→ **LIST OF TASKS**
1. Decide whether each statement agrees with the passage about the Dacawalay attack, answering yes or no and quoting the words of the passage that settle it. (a) The meeting in Jigjiga was chaired by the Somali region president Hussein Hashi. (b) Somaliland President Abdirahman Abdillahi Irro attended the funerals of attack victims. (c) The opinion piece by Abdirisaq Hassan appealed to the International Court of Justice.
2. Duplicate the passage about the Dacawalay attack word for word, from "Ethiopian and Somaliland" up to and including "away the attackers.".
3. Go on with the passage about the Dacawalay attack, writing what comes after its final sentence.

→ **EXTRACT TO READ**
------------------------

Ethiopian and Somaliland government officials convened in the Ethiopian Somali state capital Jigjiga on 26 December in a bid to de-escalate tensions, at a meeting chaired by Somali region president Hussein Hashi. The Ethiopian national government delegation was led by Federal Police Commissioner General Demelash Gebremichael, who was said to present evidence of Somaliland military involvement in the clashes and demanded that the Somalian army withdraw from the border area. The Ethiopian National Defense Force (ENDF) was reportedly deployed to the Harshin to re-assert order and drive away the attackers.

== Reactions ==
=== Somaliland government ===
The government of Somaliland publicly condemned the assault and characterized it as a massacre of Isaaq communities by Somali Region forces. Somaliland's Minister of Internal Security, Abdalle Maxamed Carab (alternatively spelled as "Mohamed Arab") declared that the attack by these forces "violate human rights and governance principles", while alleging that traditional elders from Somaliland had been abducted and/or killed while attempting to mediate. Somaliland President Abdirahman Abdillahi Irro condemned the violence and stressed the need for accountability, while attending the funerals of attack victims.

=== Regional and diaspora responses ===
Somali regional commentators and a number of Somaliland- and diaspora-based media published eyewitness accounts and op-eds condemning the killings and urging international human-rights organisations to investigate. An opinion piece by Abdirisaq Hassan appealed to Amnesty International to demand accountability from the Somali region authorities on account of reports of human rights abuses. The piece described the Dacawalay attack as part of a broader pattern of systematic abuses linked to clan politics in the Somali Region of Ethiopia.

=== Local civil society ===
At the time of immediate reporting, major international media coverage and official investigations were limited; several smaller human-rights groups and fact-finding teams from diaspora and regional NGOs compiled reports and called for independent investigation. One such fact-finding mission from the Inclusive and Integrated Development Organization (IIDO), a local Somaliland-based NGO, visited the affect areas day after the attack and accused the Liyu Police force and its commander, the president of the Somali state government Mustafe Cagjar, as being culpable for the violence. An op-ed by Abdirisaq Hassan in the Hargeisa-based Safaxi Media group urged Amnesty International and othe global human rights groups to hold the Ethiopian Somalia region authorities accountable for the attack, while Somaliland activists circulated a petition on Change.org to the International Court of Justice (ICJ) urging it to investigate the role of Cagjar's government.

------------------------

→ **RECORDED INFORMATION**
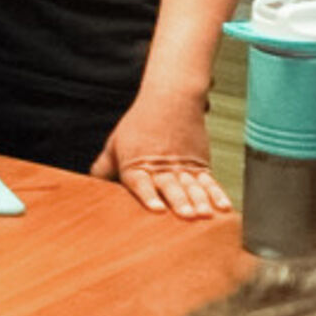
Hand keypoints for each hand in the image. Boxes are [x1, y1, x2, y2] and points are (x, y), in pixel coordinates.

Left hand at [95, 89, 229, 218]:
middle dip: (179, 202)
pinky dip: (217, 194)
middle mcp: (161, 167)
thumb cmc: (139, 124)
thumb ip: (104, 168)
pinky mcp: (200, 165)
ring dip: (199, 201)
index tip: (156, 209)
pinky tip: (223, 207)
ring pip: (192, 186)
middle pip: (170, 186)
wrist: (170, 100)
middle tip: (186, 215)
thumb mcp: (115, 144)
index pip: (141, 182)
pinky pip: (209, 181)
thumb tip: (92, 186)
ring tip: (205, 214)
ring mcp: (183, 166)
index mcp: (136, 164)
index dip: (148, 195)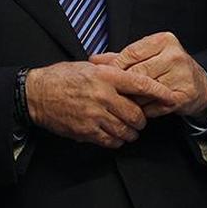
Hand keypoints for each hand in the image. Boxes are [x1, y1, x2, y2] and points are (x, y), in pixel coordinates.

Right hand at [25, 61, 175, 148]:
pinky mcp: (85, 131)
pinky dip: (117, 140)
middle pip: (136, 113)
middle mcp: (102, 96)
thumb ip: (112, 71)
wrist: (36, 94)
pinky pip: (110, 140)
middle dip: (142, 119)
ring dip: (131, 132)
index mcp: (106, 76)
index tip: (170, 97)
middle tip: (141, 119)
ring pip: (125, 130)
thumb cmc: (62, 77)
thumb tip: (132, 73)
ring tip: (130, 130)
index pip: (140, 84)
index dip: (159, 92)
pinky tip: (115, 136)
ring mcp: (94, 115)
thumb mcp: (89, 67)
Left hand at [91, 32, 206, 118]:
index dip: (116, 67)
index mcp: (164, 40)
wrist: (198, 84)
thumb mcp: (147, 56)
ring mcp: (181, 76)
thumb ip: (121, 57)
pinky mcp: (184, 95)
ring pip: (144, 92)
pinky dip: (145, 109)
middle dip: (124, 85)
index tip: (106, 76)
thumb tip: (94, 60)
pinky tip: (143, 108)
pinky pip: (154, 106)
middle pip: (137, 73)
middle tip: (115, 92)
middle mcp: (174, 56)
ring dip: (133, 99)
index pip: (131, 53)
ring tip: (129, 100)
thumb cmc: (168, 68)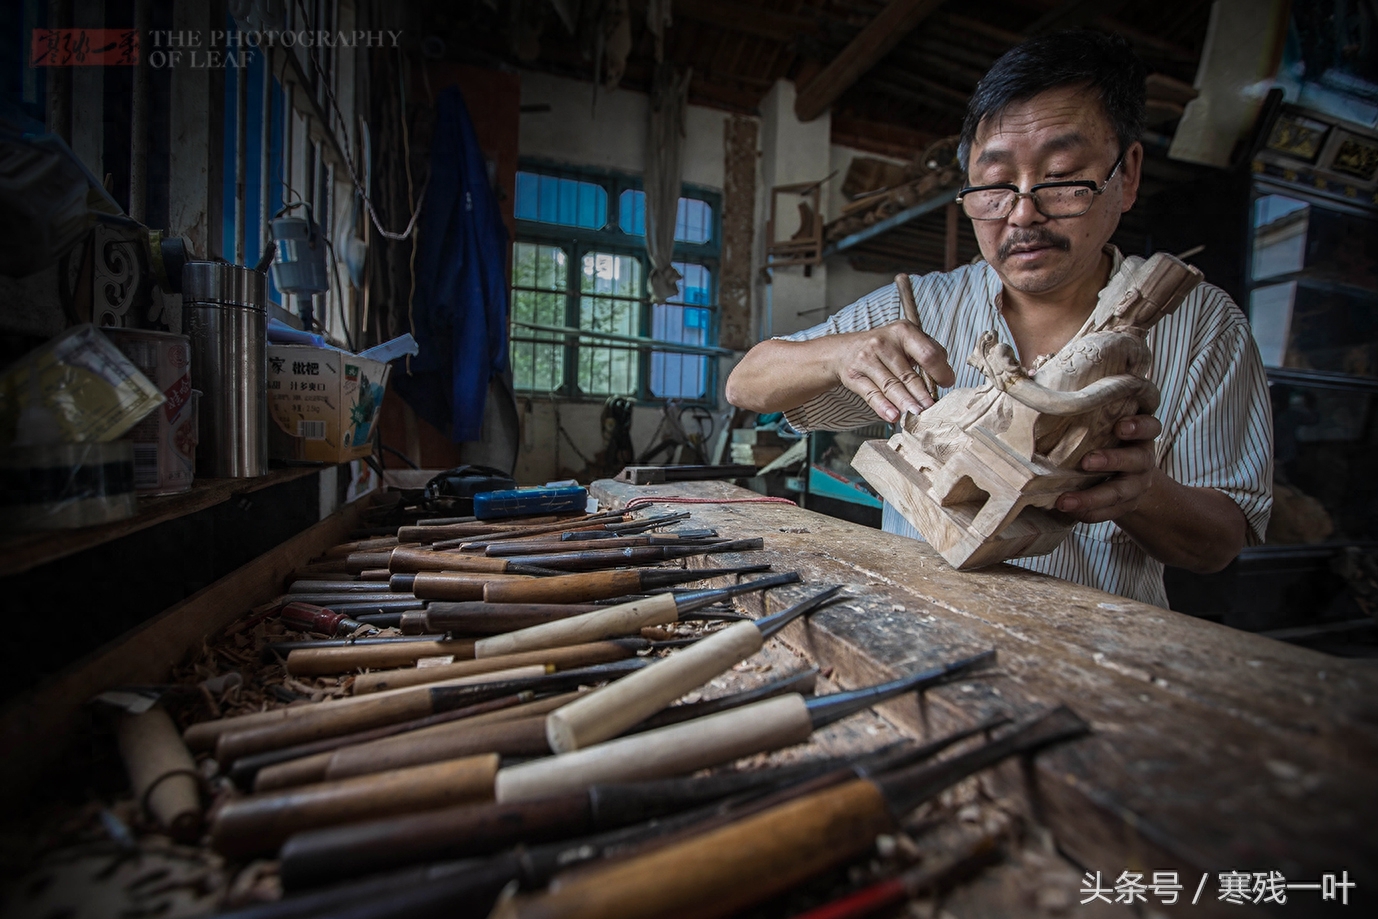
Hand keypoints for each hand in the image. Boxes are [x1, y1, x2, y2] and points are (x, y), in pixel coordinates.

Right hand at [831, 321, 955, 421]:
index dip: (940, 371)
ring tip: (917, 414)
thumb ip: (929, 352)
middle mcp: (883, 343)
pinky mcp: (854, 376)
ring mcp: (866, 359)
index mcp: (903, 331)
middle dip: (922, 394)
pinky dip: (883, 407)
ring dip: (905, 402)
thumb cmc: (885, 348)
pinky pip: (871, 394)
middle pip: (908, 374)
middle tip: (932, 409)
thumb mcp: (907, 340)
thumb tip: (946, 377)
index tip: (947, 384)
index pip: (927, 354)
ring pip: (891, 385)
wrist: (845, 350)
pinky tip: (893, 416)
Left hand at [1055, 415, 1161, 523]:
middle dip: (1111, 460)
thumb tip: (1052, 401)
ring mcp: (1137, 485)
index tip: (1120, 427)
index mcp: (1141, 435)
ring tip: (1064, 501)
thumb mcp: (1109, 424)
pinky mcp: (1127, 506)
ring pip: (1119, 492)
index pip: (1150, 427)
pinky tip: (1069, 511)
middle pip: (1135, 460)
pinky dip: (1089, 513)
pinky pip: (1109, 513)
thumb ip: (1094, 415)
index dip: (1138, 427)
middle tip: (1085, 462)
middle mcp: (1143, 459)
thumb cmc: (1109, 440)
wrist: (1130, 476)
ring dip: (1090, 498)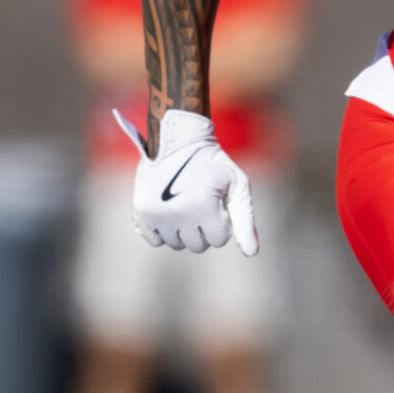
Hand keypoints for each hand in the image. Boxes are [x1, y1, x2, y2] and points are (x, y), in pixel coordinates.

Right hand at [127, 109, 256, 255]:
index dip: (221, 221)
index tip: (217, 203)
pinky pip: (154, 240)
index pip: (219, 239)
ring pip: (176, 244)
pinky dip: (162, 231)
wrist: (178, 139)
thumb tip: (251, 253)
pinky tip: (169, 212)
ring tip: (185, 205)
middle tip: (201, 204)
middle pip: (197, 245)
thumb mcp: (237, 184)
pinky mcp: (141, 211)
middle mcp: (178, 213)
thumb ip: (245, 219)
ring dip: (183, 231)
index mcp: (204, 206)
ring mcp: (157, 213)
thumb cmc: (213, 163)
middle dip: (203, 228)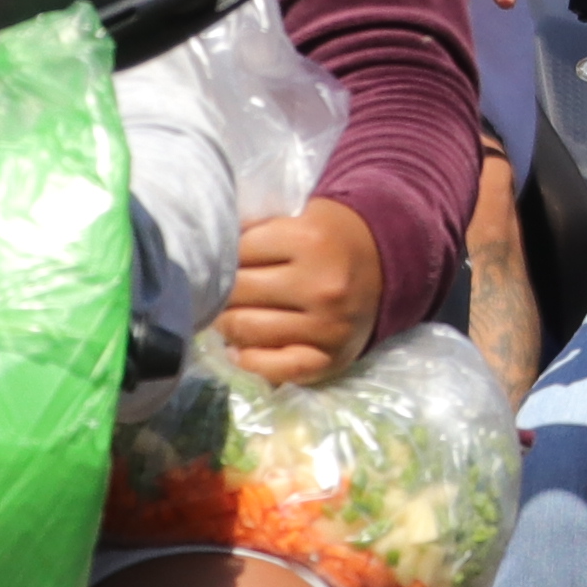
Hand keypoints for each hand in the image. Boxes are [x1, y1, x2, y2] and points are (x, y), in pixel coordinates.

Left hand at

------------------------

→ **TASK RESPONSES**
1.
(a) Yes: "at a meeting chaired by Somali region president Hussein Hashi"
(b) Yes: "while attending the funerals of attack victims"
(c) No: "An opinion piece by Abdirisaq Hassan appealed to Amnesty International"

2.
Ethiopian and Somaliland government officials convened in the Ethiopian Somali state capital Jigjiga on 26 December in a bid to de-escalate tensions, at a meeting chaired by Somali region president Hussein Hashi. The Ethiopian national government delegation was led by Federal Police Commissioner General Demelash Gebremichael, who was said to present evidence of Somaliland military involvement in the clashes and demanded that the Somalian army withdraw from the border area. The Ethiopian National Defense Force (ENDF) was reportedly deployed to the Harshin to re-assert order and drive away the attackers.

3.
=== Ethiopian Somali Regional State government ===
Ethiopia's Somali Regional State government issued a statement that blamed Somaliland government elements for involvement in the attack, while asserting that the Liyu Police intervened in the attack to counter "armed groups attempting to disrupt peace and security in the region." A government press release maintained that Liyu arrived at the urging of community elders and clan leaders, and came under attack by the armed groups. The statement further blamed the Somaliland Minister of Security (the Ministry of Interior) for remarks that it said inflamed, rather than de-escalated, the situation.

Unnamed Somali Regional State security officials suggested to The Reporter that outside parties may have been involved in the attacks, with the aim of sabotaging Somaliland-Ethiopia relations. Accusations were leveled at former Somaliland President Muse Bihi, who, after having lost the 2024 presidential election earlier that year was said to have sought to impede the new government's foreign policy. Another possibility raised was that rogue Somaliland officials sought disrupt Ethiopian reproachment with Somalia, following the signing of the Ankara Declaration several weeks earlier. Officials also suggested that the Somalia-based terrorist group Al-Shabaab had a role in supplying heavy weaponry, given that local militia were thought to lack such arms that were used in the attack and that the terror group has sought to destabilise Ethiopia.

== See also ==
- Isaaq
- Ogaden (clan)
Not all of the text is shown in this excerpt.